[Data extracted from a collection]

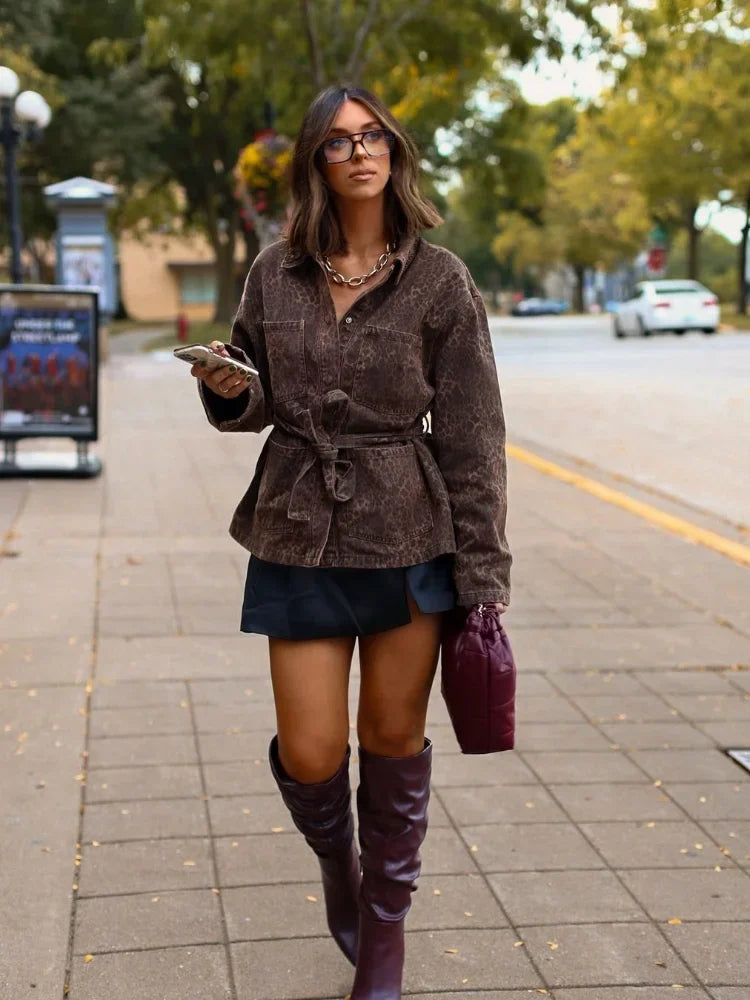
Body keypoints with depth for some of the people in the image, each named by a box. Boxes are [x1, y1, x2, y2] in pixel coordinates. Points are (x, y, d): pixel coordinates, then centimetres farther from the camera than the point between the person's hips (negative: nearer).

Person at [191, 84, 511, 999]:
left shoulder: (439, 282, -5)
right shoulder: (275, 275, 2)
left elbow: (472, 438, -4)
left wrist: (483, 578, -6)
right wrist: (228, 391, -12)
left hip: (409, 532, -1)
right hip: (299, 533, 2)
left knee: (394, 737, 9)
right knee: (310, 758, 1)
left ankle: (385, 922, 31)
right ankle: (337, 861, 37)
...
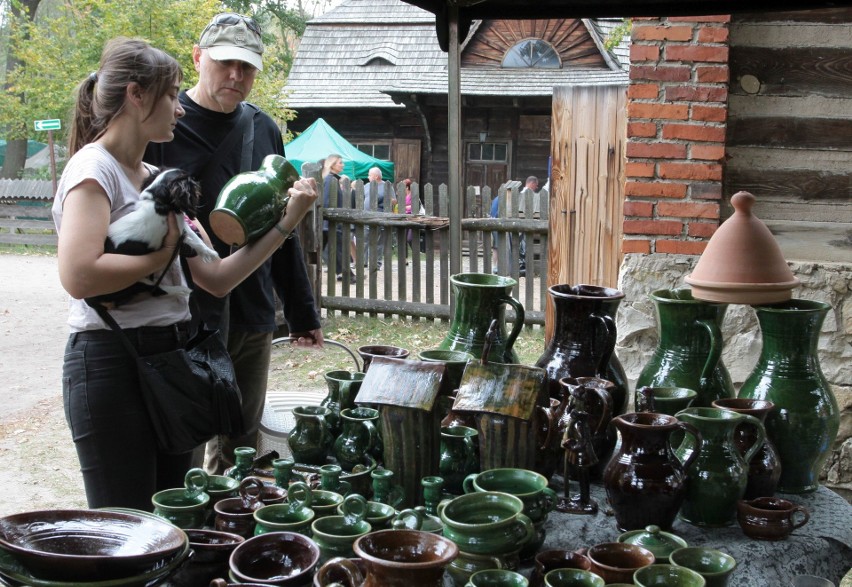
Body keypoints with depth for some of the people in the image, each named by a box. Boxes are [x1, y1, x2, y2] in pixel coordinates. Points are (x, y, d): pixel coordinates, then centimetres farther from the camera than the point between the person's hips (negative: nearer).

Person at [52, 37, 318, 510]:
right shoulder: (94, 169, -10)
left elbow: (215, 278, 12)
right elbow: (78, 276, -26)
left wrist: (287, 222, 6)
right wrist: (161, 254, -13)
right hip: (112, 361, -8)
---
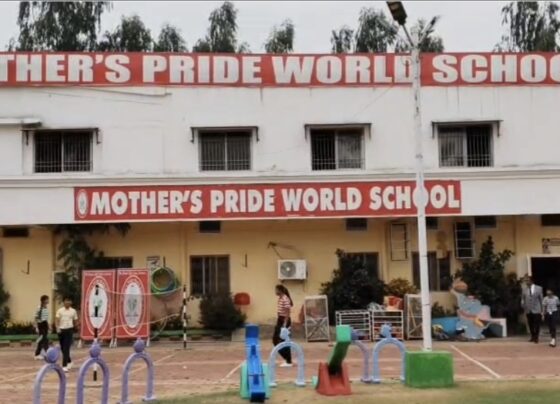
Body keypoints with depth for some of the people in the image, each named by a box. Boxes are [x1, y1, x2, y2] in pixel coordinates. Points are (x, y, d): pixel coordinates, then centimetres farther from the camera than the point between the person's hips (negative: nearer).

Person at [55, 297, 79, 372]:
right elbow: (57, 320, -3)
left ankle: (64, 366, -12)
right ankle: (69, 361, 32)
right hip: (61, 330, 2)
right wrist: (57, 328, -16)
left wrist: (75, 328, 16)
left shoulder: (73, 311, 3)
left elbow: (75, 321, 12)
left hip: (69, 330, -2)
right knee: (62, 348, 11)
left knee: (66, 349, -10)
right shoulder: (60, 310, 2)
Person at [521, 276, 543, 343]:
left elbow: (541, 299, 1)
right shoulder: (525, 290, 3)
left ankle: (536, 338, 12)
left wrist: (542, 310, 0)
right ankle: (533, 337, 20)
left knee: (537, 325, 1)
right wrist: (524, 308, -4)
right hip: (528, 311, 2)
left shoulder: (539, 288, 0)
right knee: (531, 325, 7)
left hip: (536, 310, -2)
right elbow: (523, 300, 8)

_THE TASK_
Locate each line above that contains the string "shoulder" and copy those lines, treating uppercase and lowercase as different.

_RESPONSE TO THIS TASK_
left shoulder: (439, 282, -5)
right shoulder: (275, 275, 2)
right shoulder: (94, 169, -10)
left shoulder: (73, 311, 3)
right shoulder: (60, 310, 2)
right shoulder: (525, 290, 3)
left shoulder: (539, 288, 0)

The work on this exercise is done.